All this data can be analyzed to provide analytics and insights to the company’s clients. “We’re using deep learning and neural network infrastructure and the more data points we can pull in, the more sophisticated the results can be,” Joel explains.

Trax has managed to sign up big-name international clients that use its services, from the aforementioned Coca-Cola and P&G to companies like Henkel, Lavazza, and more.

Global from Day One

Trax came about after Joel had co-founded Cam-Trax, an Israel-based company that creates computer vision and image recognition tech to be used in applications similar to those in Microsoft’s Kinect motion control system.

The Trax co-founding team comes from a variety of industry backgrounds, but most of them have extensive experience in the FMCG space.

For example, Joel’s predecessor and Trax’s first CEO, Tamara Minick-Scokalo, is an experienced executive whose CV includes leadership stints at the likes of Cadbury and Kraft. Dror Feldheim, Trax’s chief commercial officer, has worked in that sector for the past 15 years in various markets, including Russia and Eastern Europe.

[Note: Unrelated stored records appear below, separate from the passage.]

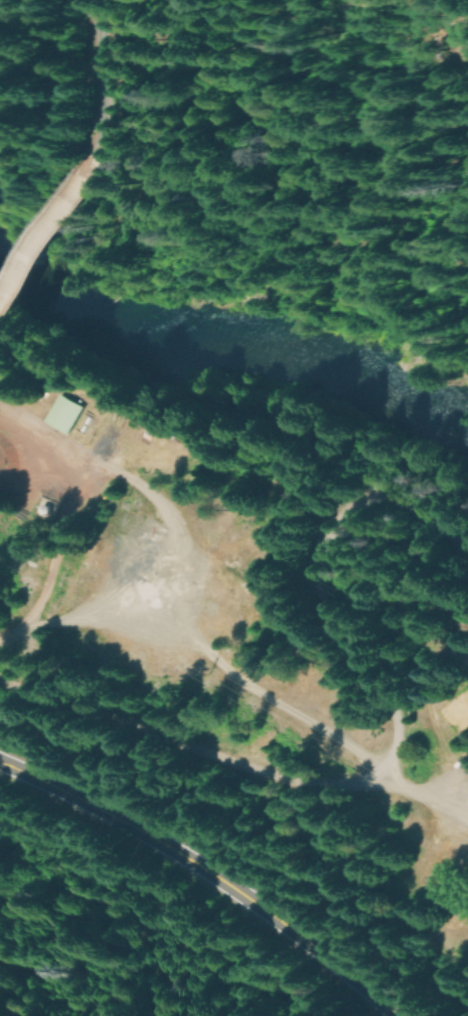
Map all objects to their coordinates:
road: (102, 84)
road: (42, 226)
river: (233, 346)
building: (56, 414)
road: (142, 492)
road: (313, 573)
road: (40, 601)
road: (205, 658)
power tower: (186, 662)
building: (467, 695)
road: (189, 750)
road: (429, 795)
road: (209, 868)

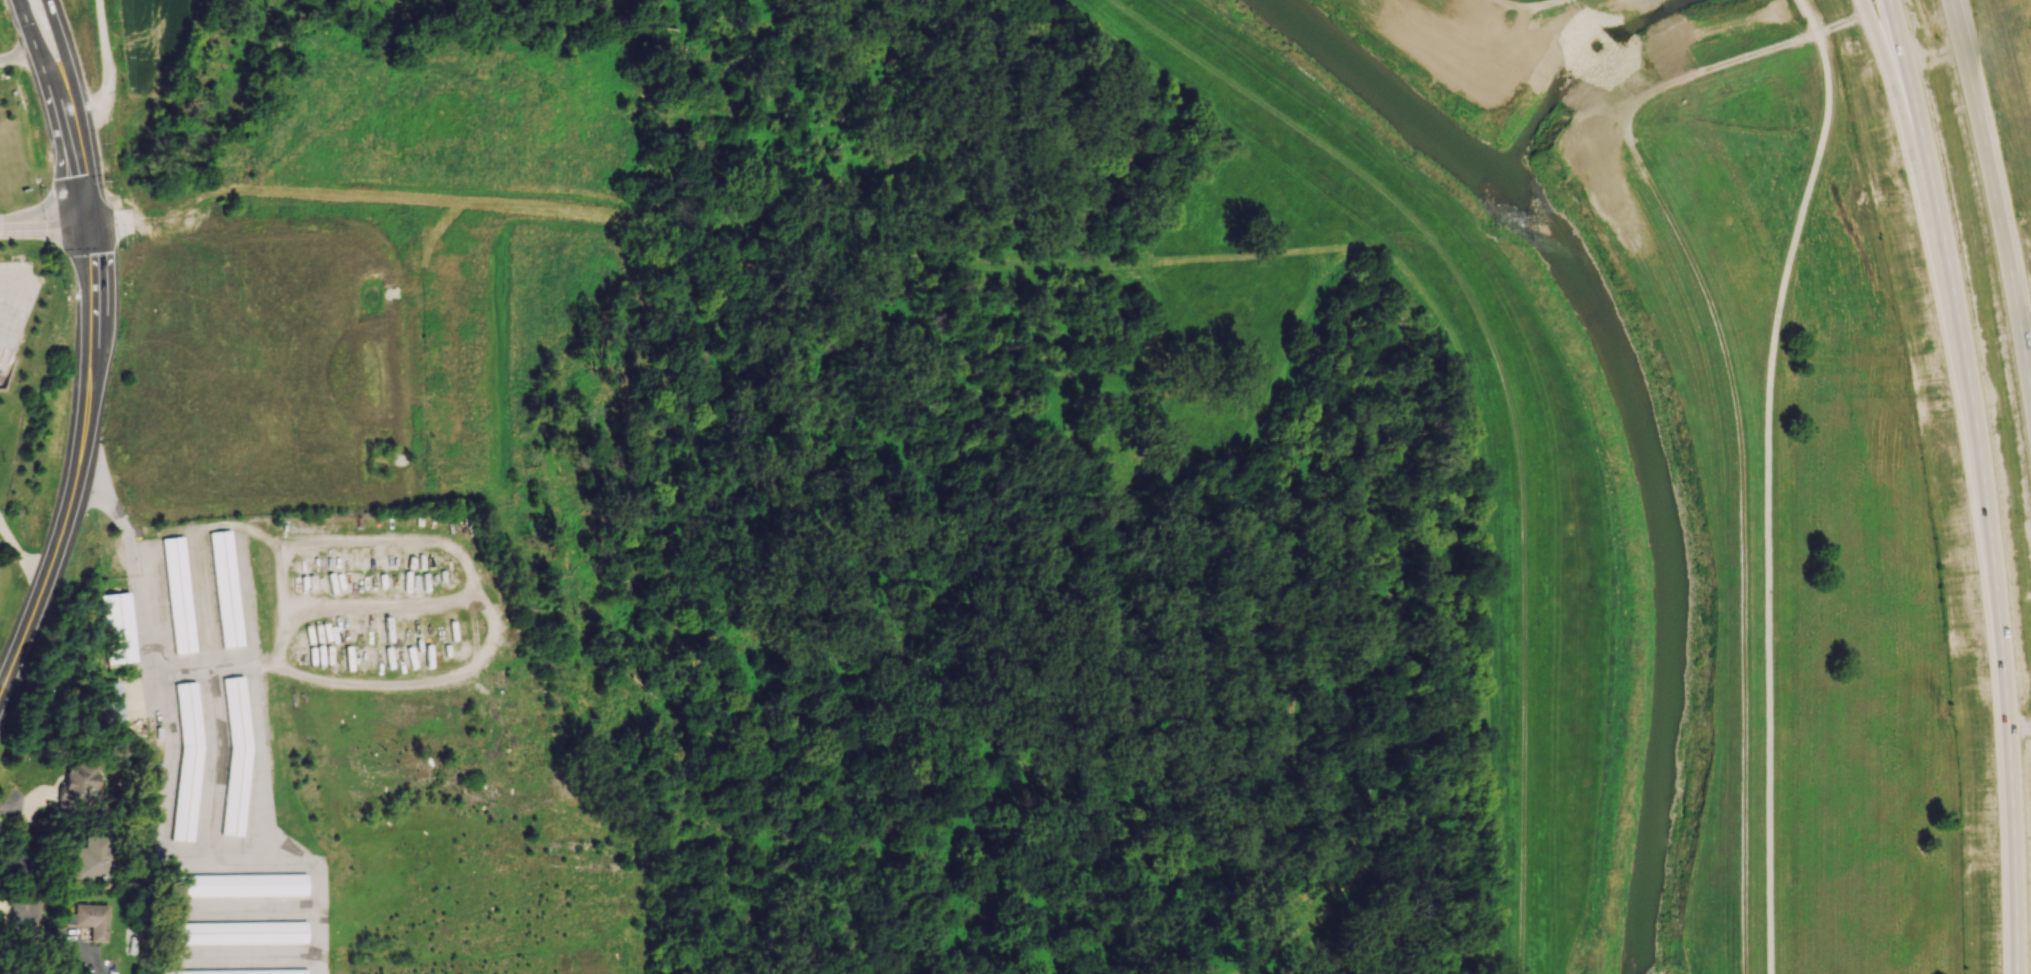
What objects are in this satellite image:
road: (1527, 6)
road: (603, 19)
road: (27, 25)
road: (22, 45)
road: (1887, 56)
road: (1931, 59)
road: (104, 67)
river: (1383, 92)
road: (316, 107)
road: (77, 110)
road: (1091, 131)
road: (62, 137)
road: (1996, 192)
road: (188, 200)
road: (519, 204)
road: (66, 225)
traffic signals: (87, 225)
road: (1408, 229)
road: (1422, 241)
road: (1338, 252)
road: (1241, 261)
road: (949, 262)
road: (1188, 263)
road: (1137, 268)
road: (1231, 275)
road: (1251, 275)
road: (91, 279)
road: (8, 284)
road: (8, 303)
parking lot: (14, 304)
road: (1506, 397)
road: (1734, 410)
road: (1769, 480)
road: (1983, 482)
road: (960, 504)
road: (64, 517)
road: (694, 527)
river: (1674, 550)
road: (20, 554)
building: (224, 588)
building: (177, 594)
road: (139, 617)
building: (118, 628)
road: (1288, 680)
building: (112, 703)
road: (2021, 731)
building: (235, 757)
building: (187, 761)
building: (75, 784)
building: (90, 858)
road: (871, 868)
building: (234, 884)
building: (3, 910)
building: (90, 919)
building: (233, 931)
road: (60, 937)
building: (237, 971)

The five-year-old company has been mostly self-funded so far, with the exception of some funding from private investors. It’s currently in the process of finalizing another round of investment. Its product is available in over 40 markets worldwide and while it has been seeing strong growth in Asia, Europe, and South America, it’s now focusing on North America as well, with the appointment of Steve Hornyak as CEO for North and South America.

Trax considers companies like market research giant Nielsen as competition. “So far we’ve managed to compete with them very successfully, beating them in many tenders,” Joel says. “We believe to have superior technology to theirs, and obviously as a small company, we are more agile, flexible, and able to meet clients’ requirements much better than big conglomerates that are very slow to move, react, and adapt.”

That said, there are other startups in the region who work with image recognition technology. Singapore-based Visenze partnered with Indian eCommerce Flipkart to enable image-based search last year, while Taiwan’s Viscovery also uses image recognition on visual search.

With retail clients and partners worldwide, as well as the ability to use the cameras we all have in our hands every day, the potential reach for Trax’s products is huge. “We’re in a very good place to make a big difference, using this technology to identify products in the retail environment,” Joel says.